:: ОТРЫВОК ТЕКСТА ::
По-видимому, землянка эта, вырытая в крутости прибрежного холма, уцелела с осени, ее отрыли и оборудовали пулеметчики укрепленного района, которые так неудачно оборонялись здесь.
Первую полковую пушку уже удалось переправить на тот берег, дела шли на поправку, и настроение у комдива соответственно поднялось. Боец, сидевший на корточках при входе в землянку, перечитывал письмо. Выяснилось, что письмо от невесты; комдив подшучивал, неназойливо расспрашивал бойца о его мирном житье-бытье. Но настроение комдива испортилось, когда он узнал, что бойцы сидят без хлеба, что кормили их только холодной картошкой.
Бронников давно служит, дружит с Белобородовым и не помнит случая, чтобы комдив потерял самообладание даже в самые критические минуты. Но когда комдив узнал о нерасторопности (трусости?) кого-то, кто оставил бойцов без хлеба, он был вне себя.
Был, правда, случай в 258-м полку, когда бойцы двое суток не получали горячей пищи. Но тогда снарядом разбило походную кухню, тогда бойцы дрались в полуокружении, а сейчас…

– Ненавижу… – Белобородов даже побледнел от негодования. – Натощак воюют герои. А кто-то дрыхнет или прячется. Смотреть ни на кого не хочу и слушать ничего не буду!
Комдив вышел из землянки, не дослушав объяснений прибежавшего туда батальонного штабиста. Кто-то оказался недостойным звания гвардейца, а Белобородов – слишком горячий патриот своей дивизии, чтобы с этим примириться.

:: ИСХОДНЫЕ ДАННЫЕ ::
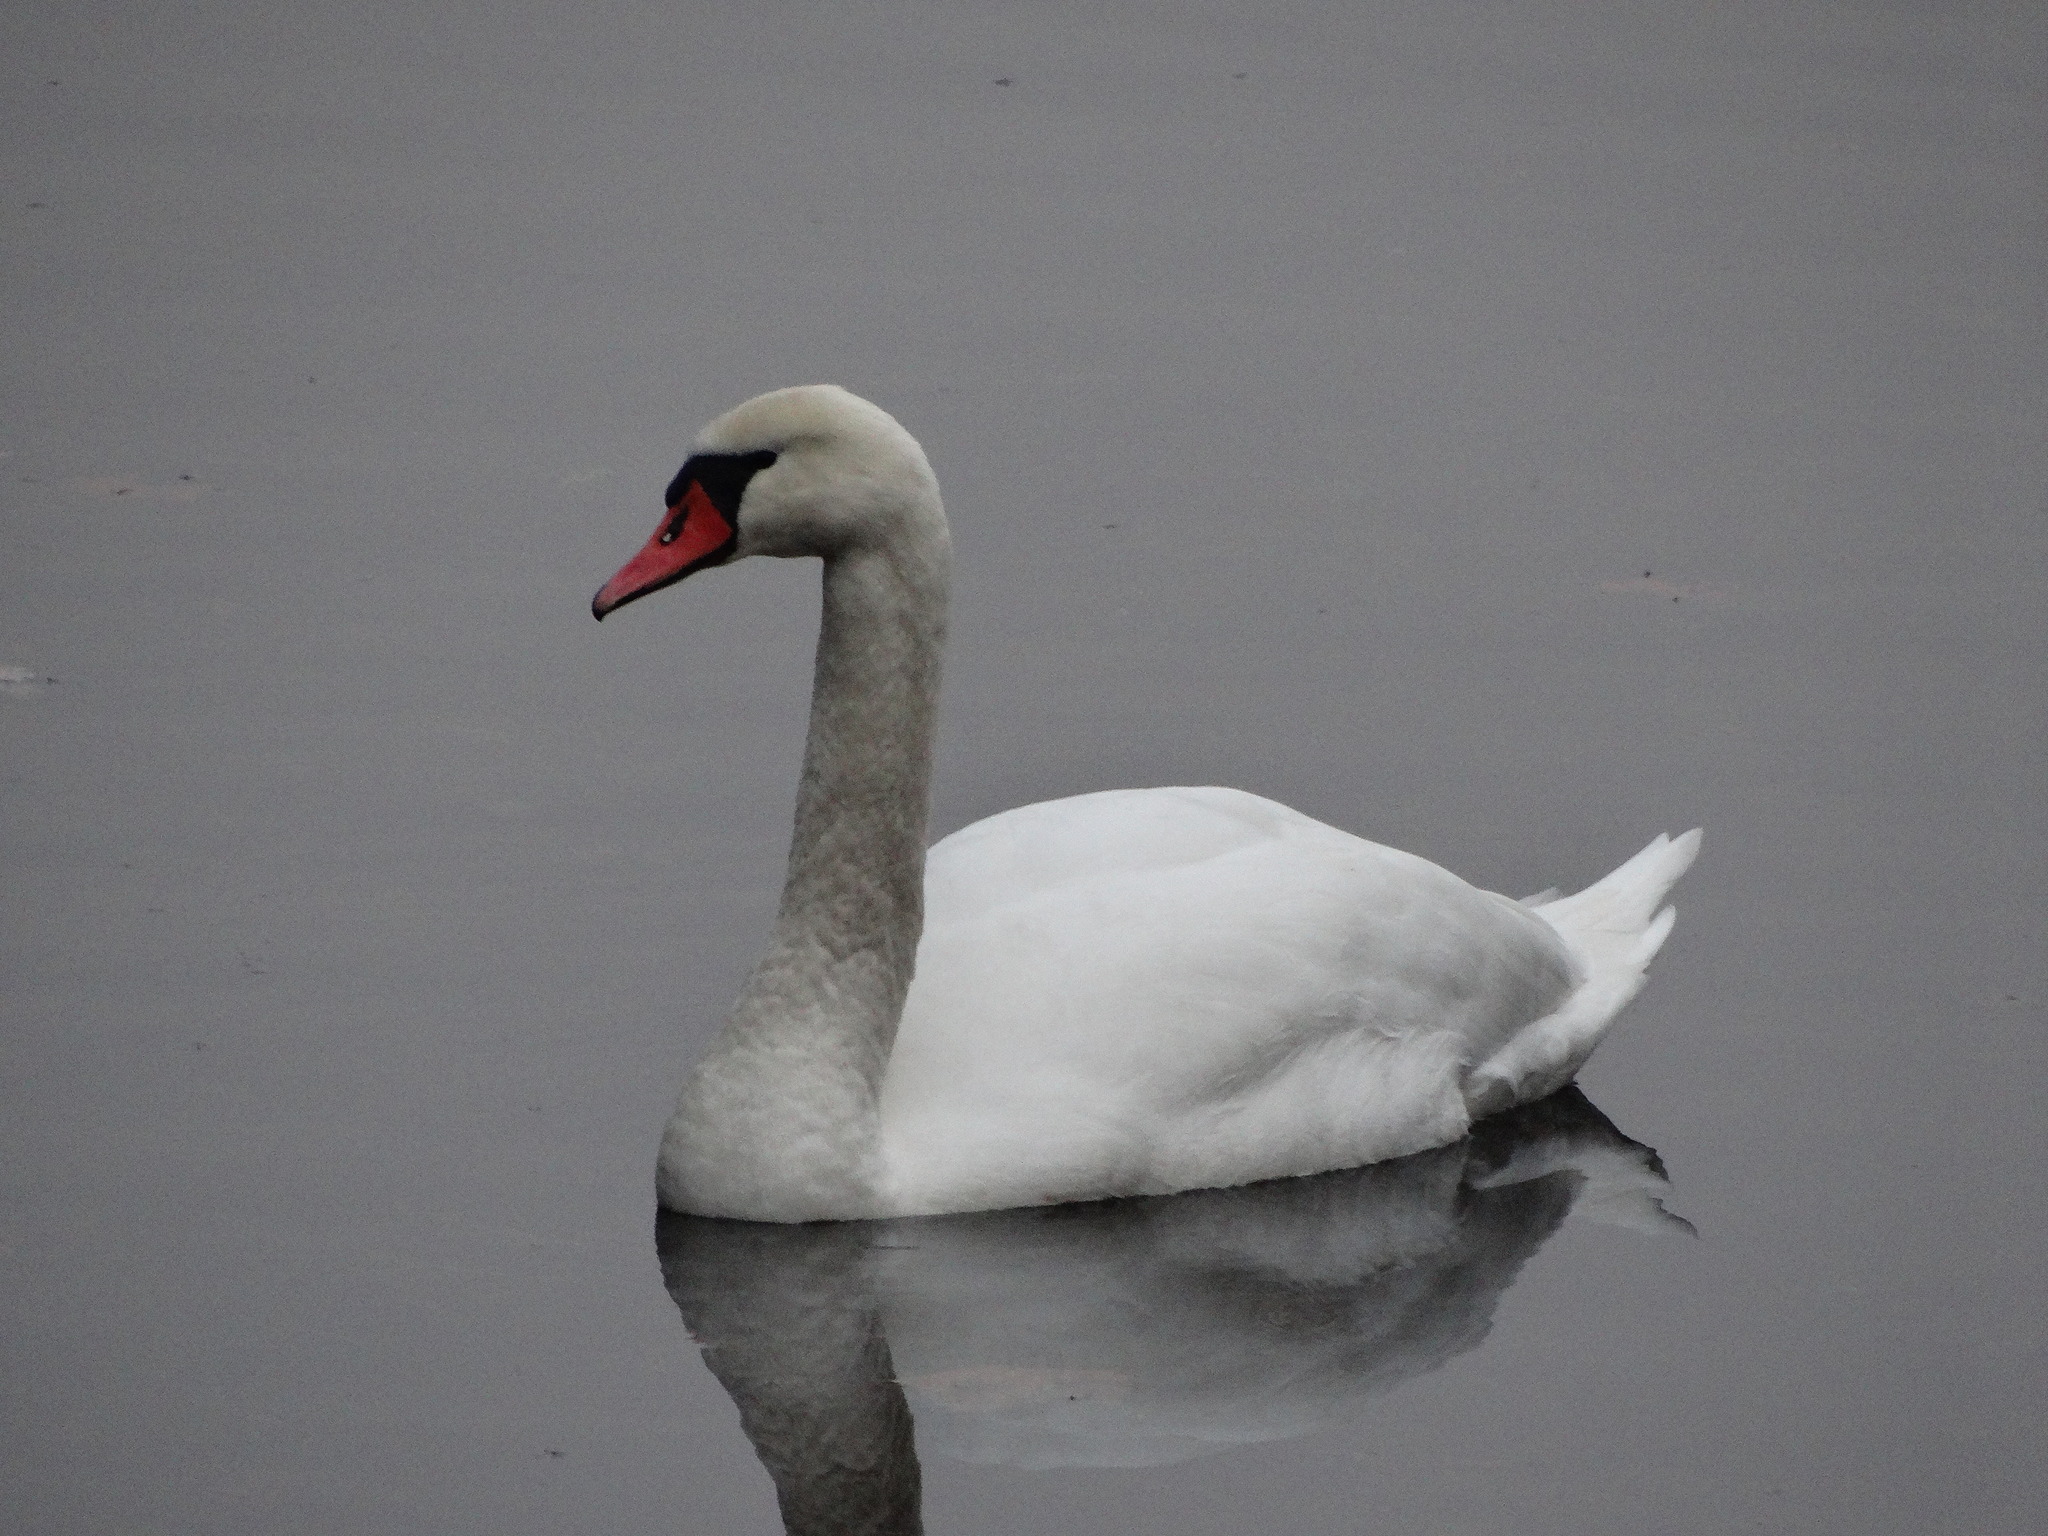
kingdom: Animalia
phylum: Chordata
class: Aves
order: Anseriformes
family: Anatidae
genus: Cygnus
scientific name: Cygnus olor
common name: Mute swan
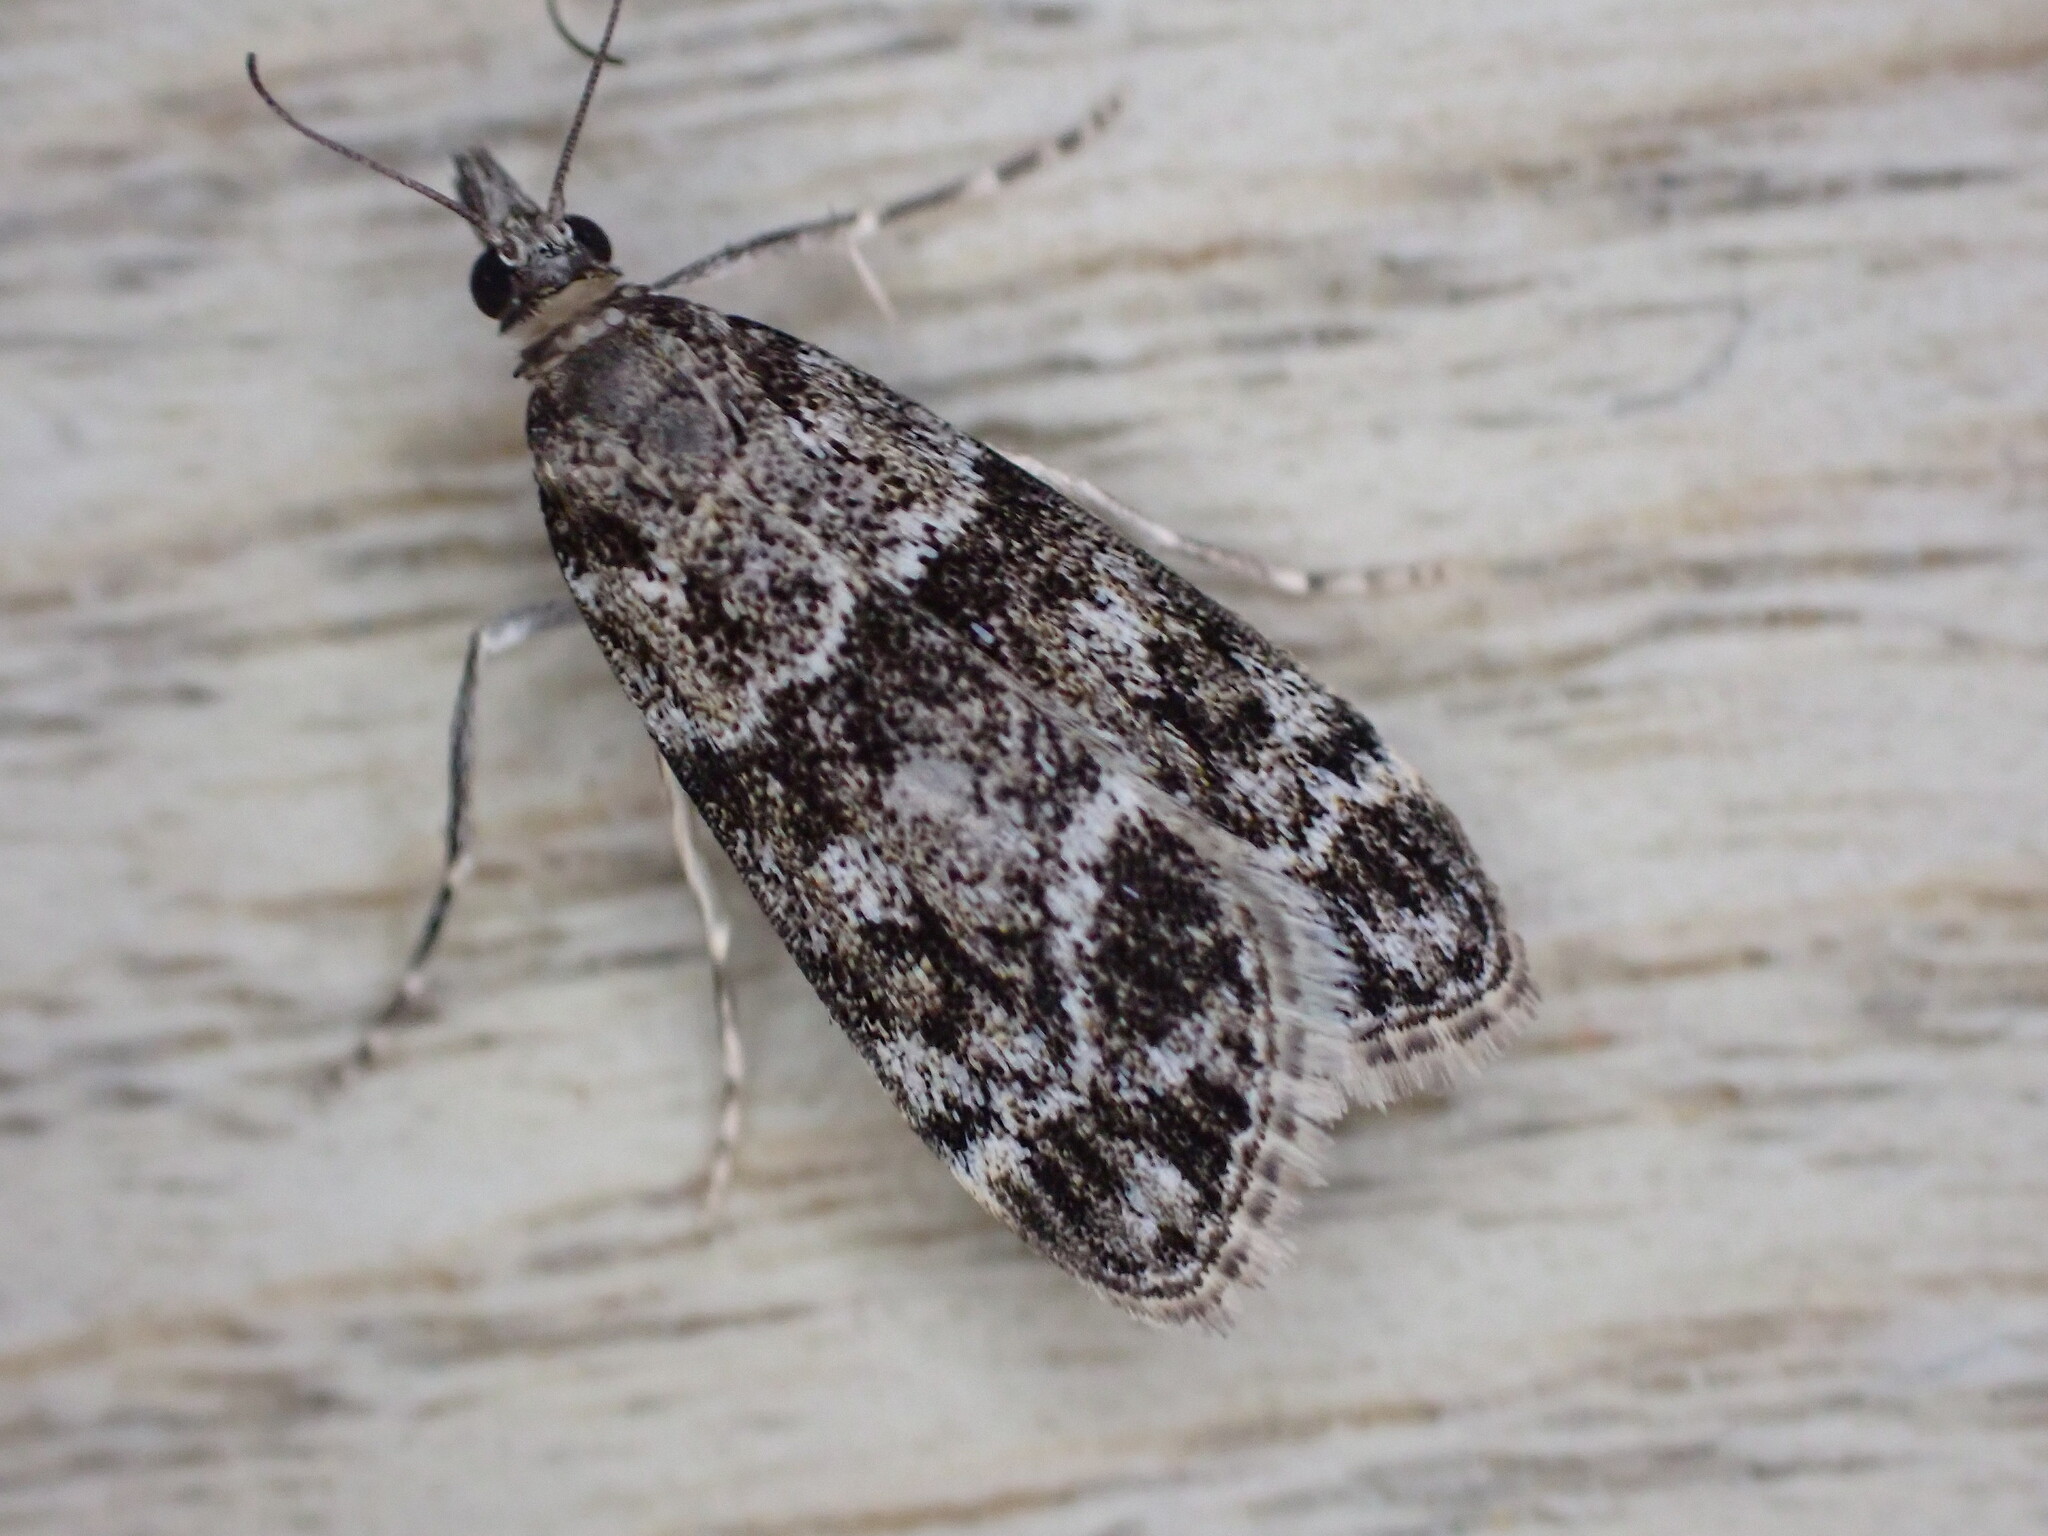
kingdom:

:: ПОСТАВЛЕННАЯ ЦЕЛЬ A ::
Ответьте на вопросы по отрывку о комдиве:
(i) Кто отрыл и оборудовал землянку?
(ii) Чем кормили бойцов?
(iii) Что случилось в 258-м полку, когда бойцы двое суток не получали горячей пищи?
:: ПОСТАВЛЕННАЯ ЦЕЛЬ B ::
Перескажите короче абзац отрывка о комдиве, начинающийся словами «Первую полковую пушку», сохранив основные факты.
:: ПОСТАВЛЕННАЯ ЦЕЛЬ C ::
Выпишите из отрывка о комдиве все обозначения военных по должности или роду службы (без имен).

:: ИТОГОВЫЙ РЕЗУЛЬТАТ A ::
(i) Пулеметчики укрепленного района.
(ii) Только холодной картошкой.
(iii) Снарядом разбило походную кухню, а бойцы дрались в полуокружении.

:: ИТОГОВЫЙ РЕЗУЛЬТАТ B ::
Первую полковую пушку переправили на тот берег, и у комдива поднялось настроение. Он шутил с бойцом, который у входа в землянку перечитывал письмо от невесты, и расспрашивал его о мирной жизни. Настроение испортилось, когда комдив узнал, что бойцы сидят без хлеба и ели только холодную картошку.

:: ИТОГОВЫЙ РЕЗУЛЬТАТ C ::
- пулеметчики укрепленного района
- комдив
- боец (бойцы)
- батальонный штабист